Posted on:1999-07-12Degree:Ph.DType:Dissertation
University:York University (Canada)Candidate:Hammer, RhondaFull Text:PDF
GTID:1466390014973934Subject:Unknown
Abstract/Summary:
The 1995 Annual American Medical Association guidelines reported that "family violence--domestic violence, child physical abuse and neglect, child sexual abuse and mistreatment of the elderly--was wide-spread. Each year in the United States ... two million women are battered, 1,500 women are killed by intimate partners, 1.8 million elderly people are mistreated and 1.7 million reports of child abuse are filed" (New York Times, November 7, 1995). In my dissertation, I address dominant themes in research concerning violence against women and children and offer critical perspectives on what I call "family terrorism.".;Drawing on the writings of feminist theorists, research in the areas of colonization in both theory and praxis, Hegelian and Marxian dialectics, subaltern studies, and critical social theory, I attempt to investigate the dialectical relationships between violence against women and notions of colonization through an examination of a diversity of feminist theories and practices.
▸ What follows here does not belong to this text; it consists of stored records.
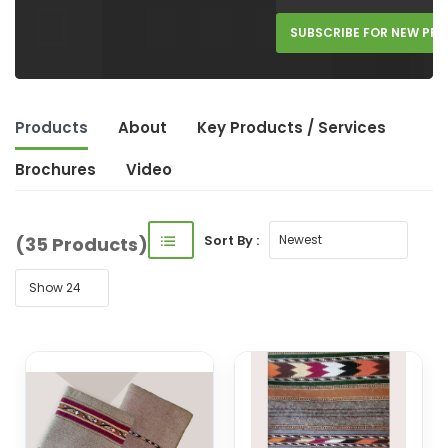
SUBSCRIBE FOR NEW PR
Products
About
Key Product
s
/ Service
s
Brochures
Video
Sort By :
(35 Products)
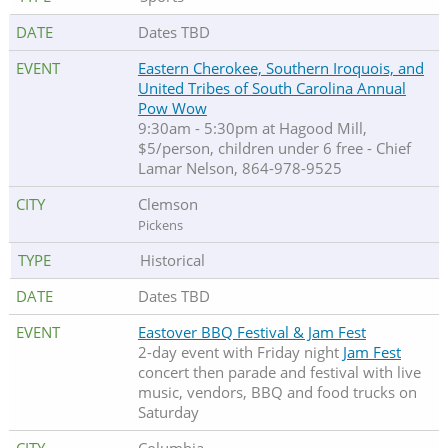
Dates TBD
Eastern Cherokee, Southern Iroquois, and
United Tribes of South Carolina Annual
Pow Wow
9:30am - 5:30pm at Hagood Mill,
$5/person, children under 6 free - Chief
Lamar Nelson, 864-978-9525
Clemson
Pickens
Historical
Dates TBD
Eastover BBQ Festival & Jam Fest
2-day event with Friday night
Jam Fest
concert then parade and festival with live
music, vendors, BBQ and food trucks on
Saturday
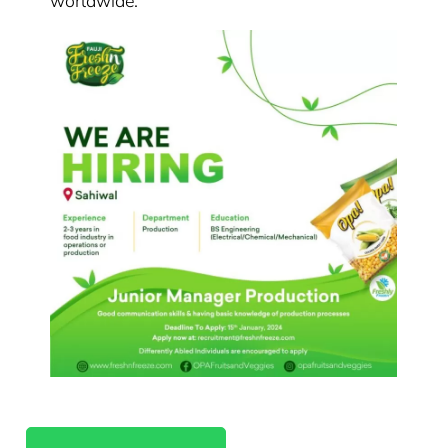
worldwide.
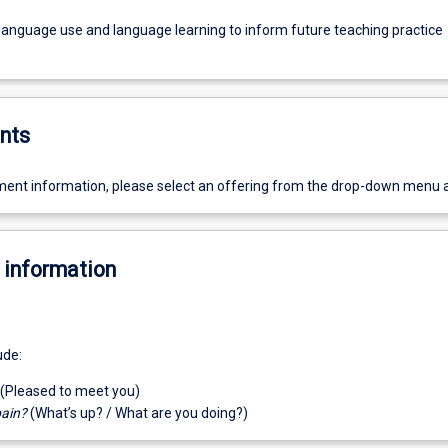
 language use and language learning to inform future teaching practice
nts
ent information, please select an offering from the drop-down menu 
 information
ude:
(Pleased to meet you)
pain?
(What’s up? / What are you doing?)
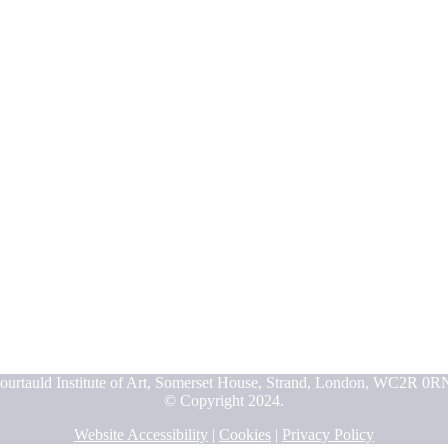
ourtauld Institute of Art, Somerset House, Strand, London, WC2R 0R
© Copyright 2024.
Website Accessibility
|
Cookies
|
Privacy Policy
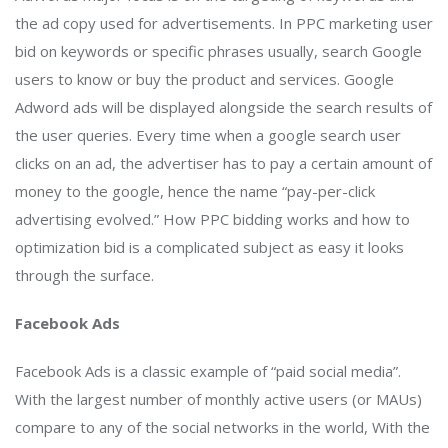
the ad copy used for advertisements. In PPC marketing user
bid on keywords or specific phrases usually, search Google
users to know or buy the product and services. Google
Adword ads will be displayed alongside the search results of
the user queries. Every time when a google search user
clicks on an ad, the advertiser has to pay a certain amount of
money to the google, hence the name “pay-per-click
advertising evolved.” How PPC bidding works and how to
optimization bid is a complicated subject as easy it looks
through the surface.
Facebook Ads
Facebook Ads is a classic example of “paid social media”.
With the largest number of monthly active users (or MAUs)
compare to any of the social networks in the world, With the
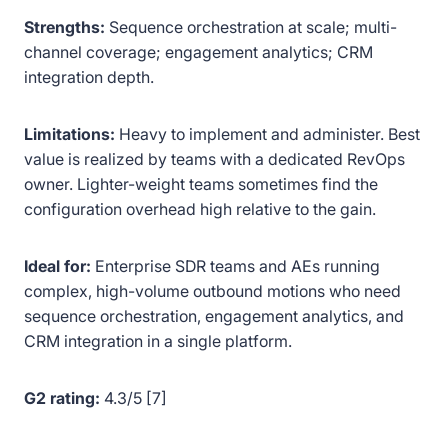
Strengths:
Sequence orchestration at scale; multi-
channel coverage; engagement analytics; CRM
integration depth.
Limitations:
Heavy to implement and administer. Best
value is realized by teams with a dedicated RevOps
owner. Lighter-weight teams sometimes find the
configuration overhead high relative to the gain.
Ideal for:
Enterprise SDR teams and AEs running
complex, high-volume outbound motions who need
sequence orchestration, engagement analytics, and
CRM integration in a single platform.
G2 rating:
4.3/5 [7]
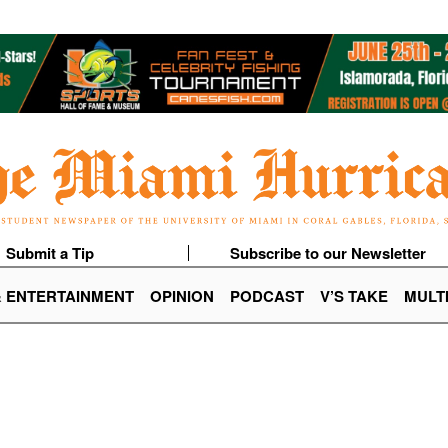
Submit a Tip
Subscribe to our Newsletter
& ENTERTAINMENT
OPINION
PODCAST
V’S TAKE
MULT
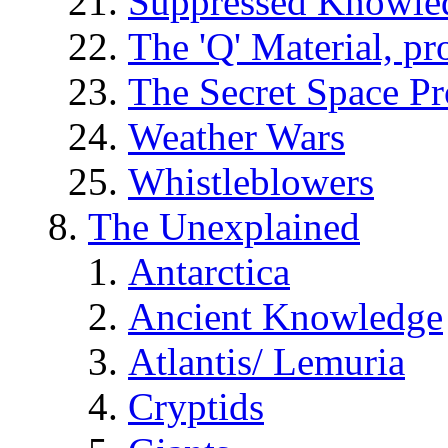
Suppressed Knowle
The 'Q' Material, pr
The Secret Space P
Weather Wars
Whistleblowers
The Unexplained
Antarctica
Ancient Knowledge
Atlantis/ Lemuria
Cryptids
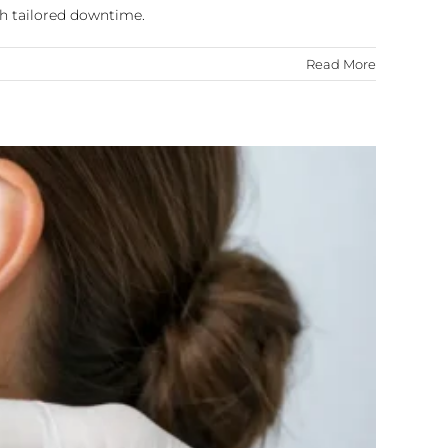
th tailored downtime.
Read More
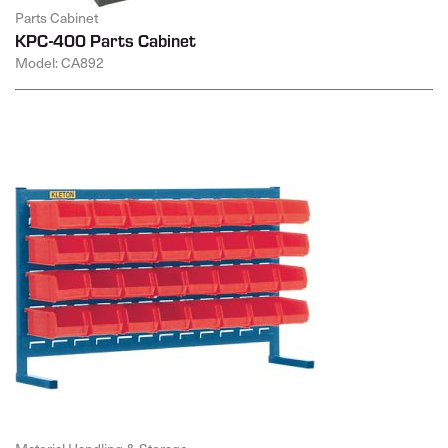
Parts Cabinet
KPC-400 Parts Cabinet
Model: CA892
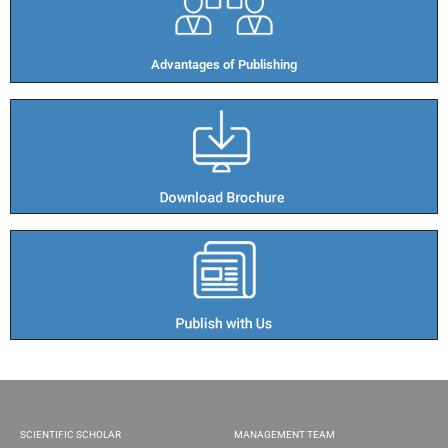
Advantages of Publishing​
SCIENTIFIC SCHOLAR
MANAGEMENT TEAM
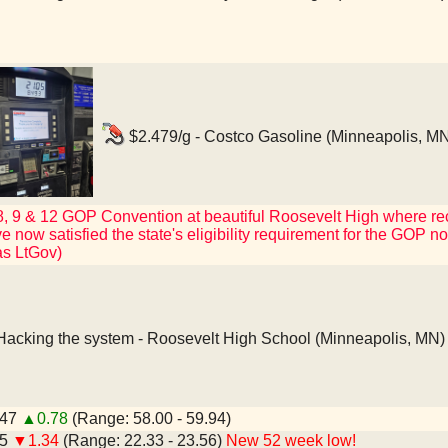
$2.479/g - Costco Gasoline (Minneapolis, MN
 8, 9 & 12 GOP Convention at beautiful Roosevelt High where r
now satisfied the state's eligibility requirement for the GOP nomin
as LtGov)
acking the system - Roosevelt High School (Minneapolis, MN)
.47
▲0.78
(Range: 58.00 - 59.94)
45
▼1.34
(Range: 22.33 - 23.56)
New 52 week low!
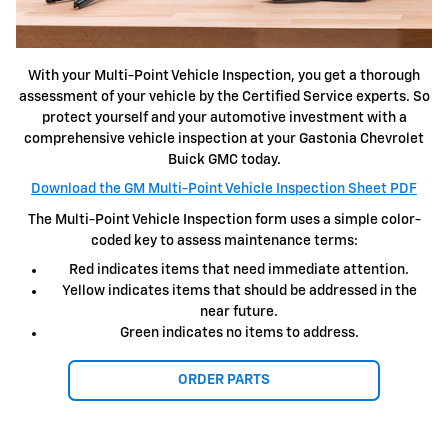
With your Multi-Point Vehicle Inspection, you get a thorough
assessment of your vehicle by the Certified Service experts. So
protect yourself and your automotive investment with a
comprehensive vehicle inspection at your Gastonia Chevrolet
Buick GMC today.
Download the GM Multi-Point Vehicle Inspection Sheet PDF
The Multi-Point Vehicle Inspection form uses a simple color-
coded key to assess maintenance terms:
Red indicates items that need immediate attention.
Yellow indicates items that should be addressed in the
near future.
Green indicates no items to address.
ORDER PARTS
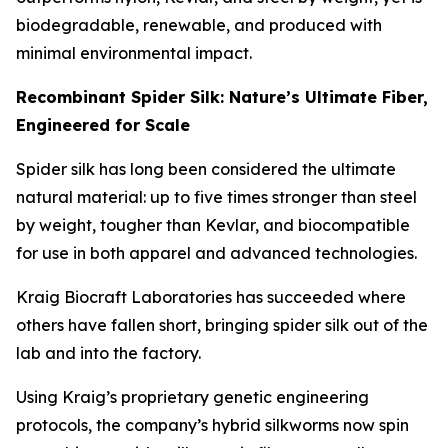
biodegradable, renewable, and produced with
minimal environmental impact.
Recombinant Spider Silk: Nature’s Ultimate Fiber,
Engineered for Scale
Spider silk has long been considered the ultimate
natural material: up to five times stronger than steel
by weight, tougher than Kevlar, and biocompatible
for use in both apparel and advanced technologies.
Kraig Biocraft Laboratories has succeeded where
others have fallen short, bringing spider silk out of the
lab and into the factory.
Using Kraig’s proprietary genetic engineering
protocols, the company’s hybrid silkworms now spin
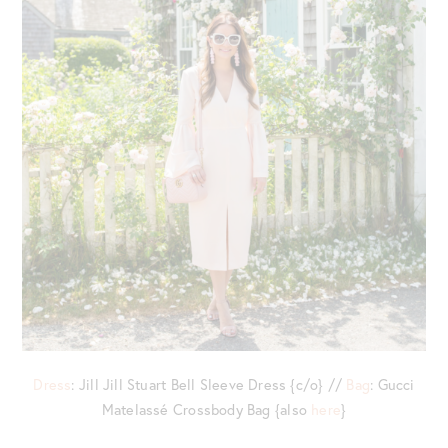
Dress
: Jill Jill Stuart Bell Sleeve Dress {c/o} //
Bag
: Gucci
Matelassé Crossbody Bag {also
here
}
It is through this contextual investigation of multiple feminisms that it becomes apparent that there is a serious lacunae in much of contemporary feminist theory concerning male violence against women. Moreover, there seems to be a connection between the absence of an on-going development of a theoretically-informed, feminist praxis--which I am identifying, within this text, as one which is meta-critical and dialectical--and the conservative backlash against feminism.;Accordingly, I critically engage the emergence of a trend of anti-feminist feminism which tends to psychologize and individualize the issue of violence against women and children and that attacks feminist activism which attempts to deal with the problem. I examine the Hedda Nussbaum case as a way of talking about how anti-feminist feminists have exploited the issue of "family violence" to advance a pernicious blame-the-victim approach. Against these attempts to explain away or mystify the issue of family terrorism, I develop metacritical feminist perspectives which takes into account the ways that the issue has been relegated to the private domain and argue that it is a public issue that requires a theoretically-informed political activism.